Полчане же возопили, сгруживаясь вкруг царя: «Что мы видим и слышим от тебя, государя? За православных христиан хочешь кровию обагриться! Нечего нам уж после того говорить! Готовы за веру православную, за вас, государей наших, и за всех православных христиан без всякой пощады головы свои положить!»

Государь заплакал и сквозь слезы вымолвил: «Обещаетесь, предобрые мои воины, на смерть, но Господь Бог за ваше доброе хотение дарует вам живот, а мы готовы будем за вашу службу всякой милости жаловать».

Никон же, патриарх, пригрозил служивым: «Если вы не сотворите по сему государеву указу, убоитесь и не станете радеть о государевом деле, то воспримете Ананиин и Сапфирин суд». Боже, Боже милостивый! уместен ли тут пример об еврее Анании, солгавшем апостолу Петру? Ведь нынче всяк из начальствующих был искренен и далек от неправды, и готовно бы взошел на плаху по цареву изволу. Даже сам Алексей Михайлович выступил из царской сени, как смиренный боярский сын, выслушал наказ патриарха, снявши парчовую шапку и низко опустив голову пред духовным отцом, и вдруг не сдержался, шагнул встречь Никону и уткнулся лицом в златокованые ризы; как родимого сына приобнял патриарх государя за покатые мягкие плечи, покрытые простецким темным зипуном с собольей опушкою, а после и погладил его по каштановым, тяжело льющимся волосам, сглатывая неожиданный комок, запрудивший горло. Алексей Михайлович, позабывшись, торопливо поймал ускользающую руку святителя, пахнущую воском и французскими водками, приник к шершавой, расплющенной ладони мокрым от слез лицом, впитывая губами монашеский дух, и замер. Веком такого не видала Русь, а увидев, еще больше возлюбила и отца отцев, и свет-царя. Собор вздрогнул, тайно охнул, и тут будто сотни голубей слетели в придел с голубого церковного неба, с пригоршни Савао; многие из бояр не сдержали восторга и пали на стылый железный пол, похожий блеском своим на камень-графит. А рака святого Петра в алтарной источила миро...

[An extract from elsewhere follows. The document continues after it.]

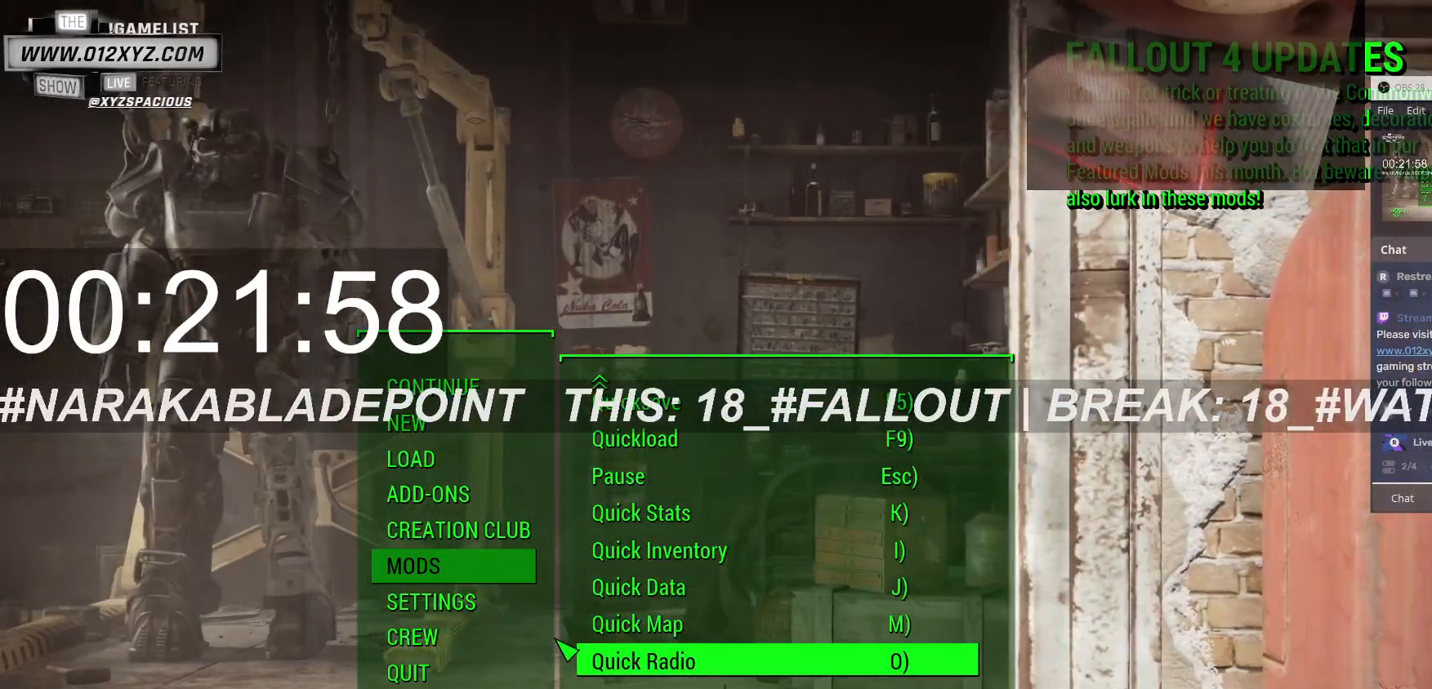
{"keys": [], "mouse": [], "events": []}
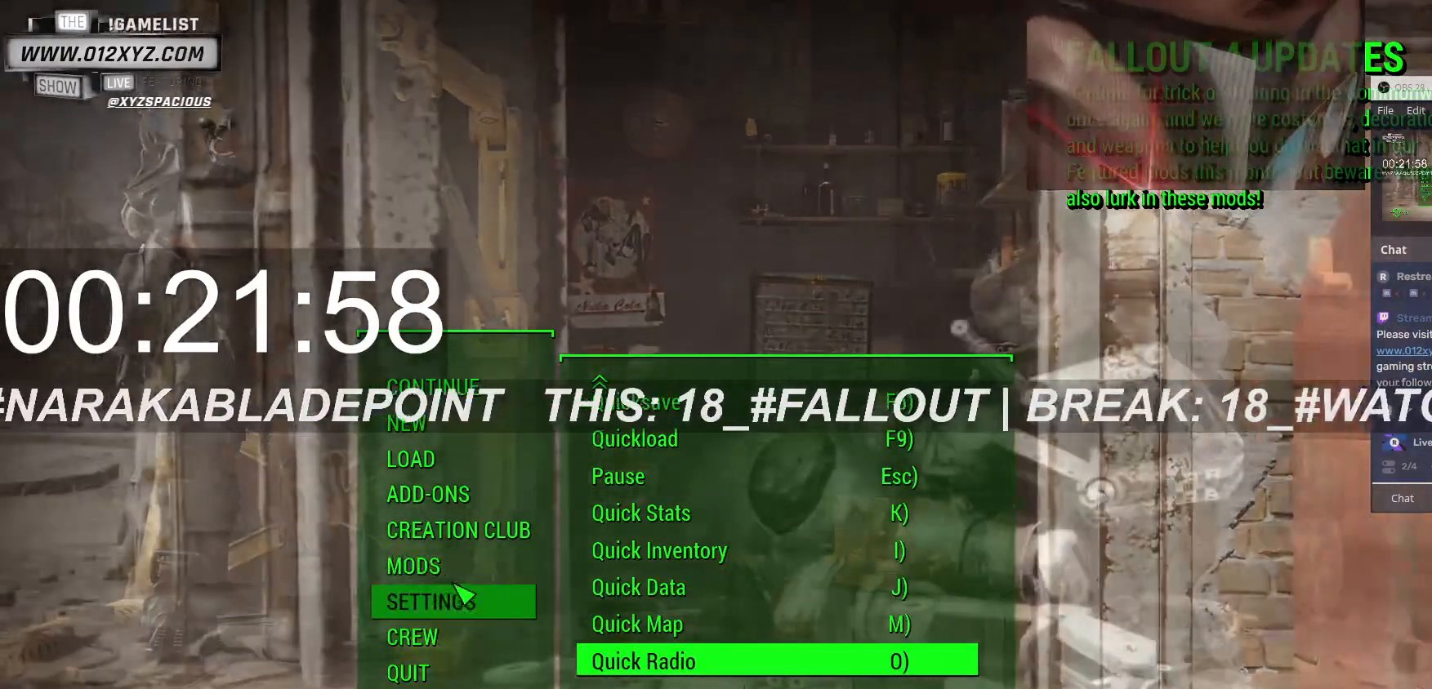
{"keys": [], "mouse": [], "events": []}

И редкостное чувство добросогласия, что незримой пеленою окутало молельщиков за отечество, вслед за ними пролилось из собора на паперть и залило всю престольную до самых маковиц сорока сороков церквей. И все, кто прямо от дворца нынче отправлялись на рать, – двоедушные и троедушные, злокозненные и злохитростные, лукавцы и проныры, вечно празднующие труса и последние известные на Москве злыдни жестокосердые, даже они, пусть и на короткое время, проходя пеши в военной сряде мимо двух великих государей, стоящих на примосте, вдруг позабыли застарелую зависть ко всему на свете и заполнились такой любовию к ближнему, такой готовностью пострадать за отечество, такой легкостью в жилах, отчего готовы были взлететь над святым Кремлем. И та нужа, что подстерегала впереди, та походная сухоядь и неустрой, и дорожная тягость, и, быть может, скорая смерть от шляхетской пики казались совсем нестрашными.

3

Легки и румяны новые брусяные патриаршьи хоромы, до аспидного блеска строганные теслом, с янтарными пролысинами от шкуры в мелких пазьях, с волнистым, убранным в косу тонким шнуром пакли: от стен точит, как святым миром, духом еще живого леса – смолкою, медом, иглицей, грибною прелью, землею и солнечным жаром, – всем тем, чем напитан до самых маковиц, до мерлушковых папах, кочующих под облаками, кондовый сосновый бор на песчаном юру; кажется, что горький сок еще струит по глубинным жилам, и стоит лишь прободить буравом мякоть, и оттуда потечет древесная кровь.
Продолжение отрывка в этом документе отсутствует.